▸ **YOUR OBJECTIVE**
Locate all lines in the data below that hold "elif" and show them.

▸ **INPUT**
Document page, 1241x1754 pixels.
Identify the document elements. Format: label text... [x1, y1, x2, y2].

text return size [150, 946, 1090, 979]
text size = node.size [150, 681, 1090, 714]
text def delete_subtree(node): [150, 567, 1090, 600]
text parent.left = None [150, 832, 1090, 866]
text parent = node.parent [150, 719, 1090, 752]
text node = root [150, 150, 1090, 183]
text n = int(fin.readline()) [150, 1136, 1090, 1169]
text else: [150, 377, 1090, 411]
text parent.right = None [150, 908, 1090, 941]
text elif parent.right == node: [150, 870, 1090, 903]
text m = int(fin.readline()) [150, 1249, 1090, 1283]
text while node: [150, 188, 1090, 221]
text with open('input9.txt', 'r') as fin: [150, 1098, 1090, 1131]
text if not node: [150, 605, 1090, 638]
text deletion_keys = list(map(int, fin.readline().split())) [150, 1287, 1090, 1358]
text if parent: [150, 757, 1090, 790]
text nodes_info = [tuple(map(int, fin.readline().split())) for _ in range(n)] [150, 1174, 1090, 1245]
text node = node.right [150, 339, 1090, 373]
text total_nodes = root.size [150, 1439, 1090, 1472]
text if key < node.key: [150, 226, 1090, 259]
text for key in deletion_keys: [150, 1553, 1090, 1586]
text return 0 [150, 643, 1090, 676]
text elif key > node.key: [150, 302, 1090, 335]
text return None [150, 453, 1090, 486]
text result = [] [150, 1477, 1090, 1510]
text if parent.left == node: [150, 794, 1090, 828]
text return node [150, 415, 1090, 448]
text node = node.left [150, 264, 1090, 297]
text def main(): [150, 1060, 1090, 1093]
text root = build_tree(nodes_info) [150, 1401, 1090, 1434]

▸ **OUTPUT**
text elif parent.right == node: [150, 870, 1090, 903]
text elif key > node.key: [150, 302, 1090, 335]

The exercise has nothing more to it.